───── EXTRAIT
Friday, April 13, 2012

Bourgeons !

Bourgeons !
Bourgeons tous !

Sentez-vous l’ozone et le rocking chair
Sous le ciel jaune ?
Oui je le sens Seigneur !
Sentez-vous le gravier de houille
Crépiter sans troubler la citrouille ?
Oui je le sens Seigneur !
Sentez-vous le poil dicotylédon
Courir à toutes jambes
Comme une couleuvre blanche ?
Oui je le sens Seigneur !

Bourgeons !
Bourgeons tous !

Sentez-vous le papier ciré
Qui défie Newton
Comme par enchantement ?
Oui je le sens Seigneur !
Sentez-vous le grincement de la ferraille
Dans le mouron ?
Oui je le sens Seigneur !
Sentez-vous le bourdonnement turbo-mazout
Des avions de Robert Brown ?
Oui je le sens Seigneur !

Bourgeons !
Bourgeons tous !

Sentez-vous le château
Tanguer sur le clapotis ?
Oui je le sens Seigneur !
Sentez-vous le contact du bois moussu
Derrière la jambe ?
Oui je le sens Seigneur !
Sentez-vous le trottinement
Des doryphores dans la canalisation ?
Oui je le sens Seigneur !

Bougeons !
Bourgeons tous !
Cécile ! Linde eau !!
Cécile ! Linde eau !!
Cécile ! Linde eau !!

Sentez-vous que vous êtes
Soulagé ?

Sunday, February 20, 2011

20 février 2011

C’est le printemps, c’est la bière. Un jeune envoie des sabliers par-dessus les nuages. Ils redescendent en trombe au centre de l’arène creusée dans l’attroupement, avec une maîtrise de trajectoire totale. C’est incroyable. Nous quittons néanmoins la guinguette, bien qu’elle promette Sangria et clarinette klezmer, car il y a autre chose. Effectivement, un peu plus loin des pelleteuses charrient des pin-up mutantes dans leurs gueules de lion au carré. La nuit tombe. C’est l’heure du ballet automobile sur l’esplanade désaffectée longeant la voie de chemin de fer, quatre heures durant, puis les portières s’ouvrent. Il est question d’envolées, de la vie, cachée sous les feuilles, sous-marine, pré-natale. La lumière est verte.
──────────
## TRAVAIL DEMANDÉ:
a) D'après l'extrait, combien de temps dure le ballet automobile sur l'esplanade désaffectée ?
b) Renvoyez chaque ligne des données qui contient la chaîne « янську ».
───── DONNÉES
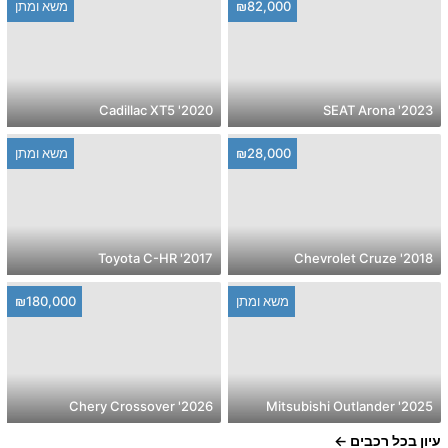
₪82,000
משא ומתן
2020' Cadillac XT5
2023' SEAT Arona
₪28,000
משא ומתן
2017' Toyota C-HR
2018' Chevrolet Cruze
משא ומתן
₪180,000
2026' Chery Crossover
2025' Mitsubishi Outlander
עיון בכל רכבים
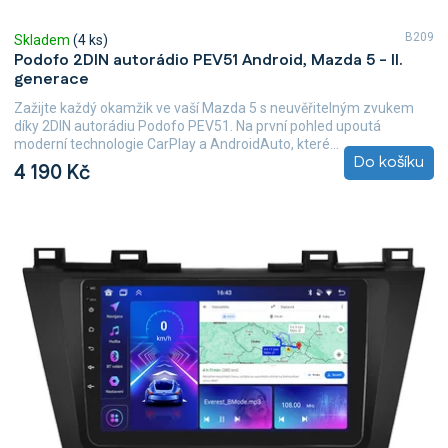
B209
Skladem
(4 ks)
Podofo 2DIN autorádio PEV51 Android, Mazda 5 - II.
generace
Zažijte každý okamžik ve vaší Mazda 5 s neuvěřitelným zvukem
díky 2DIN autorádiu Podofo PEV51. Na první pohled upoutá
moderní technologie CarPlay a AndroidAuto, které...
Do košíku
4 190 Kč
──────────
───── DONNÉES
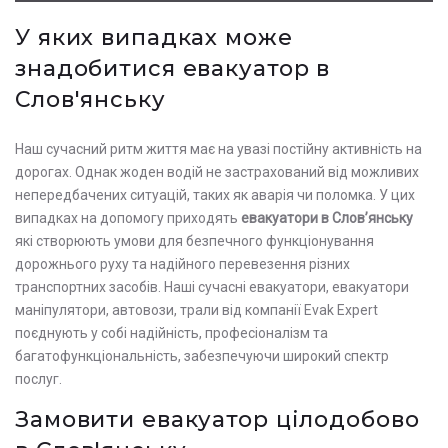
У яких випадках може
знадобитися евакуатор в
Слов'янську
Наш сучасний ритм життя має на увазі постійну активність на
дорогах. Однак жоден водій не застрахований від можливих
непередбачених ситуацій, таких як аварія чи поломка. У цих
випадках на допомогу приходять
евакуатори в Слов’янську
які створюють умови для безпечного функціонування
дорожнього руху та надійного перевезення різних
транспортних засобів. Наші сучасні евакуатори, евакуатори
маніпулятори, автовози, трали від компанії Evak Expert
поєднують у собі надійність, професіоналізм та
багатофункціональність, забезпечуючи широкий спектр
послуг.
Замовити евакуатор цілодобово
──────────
───── DONNÉES
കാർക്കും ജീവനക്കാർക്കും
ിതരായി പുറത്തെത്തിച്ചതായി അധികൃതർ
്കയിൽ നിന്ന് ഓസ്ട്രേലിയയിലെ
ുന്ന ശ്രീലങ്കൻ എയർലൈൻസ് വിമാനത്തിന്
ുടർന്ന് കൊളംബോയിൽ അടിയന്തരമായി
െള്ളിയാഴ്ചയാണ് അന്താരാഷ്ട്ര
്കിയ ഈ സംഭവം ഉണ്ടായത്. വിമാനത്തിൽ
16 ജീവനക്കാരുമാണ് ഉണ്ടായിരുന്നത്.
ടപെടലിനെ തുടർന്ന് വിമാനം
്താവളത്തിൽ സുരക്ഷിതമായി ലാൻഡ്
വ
──────────
## CORRIGÉ:
a) Il dure quatre heures.

b)
Слов'янську
евакуатори в Слов’янську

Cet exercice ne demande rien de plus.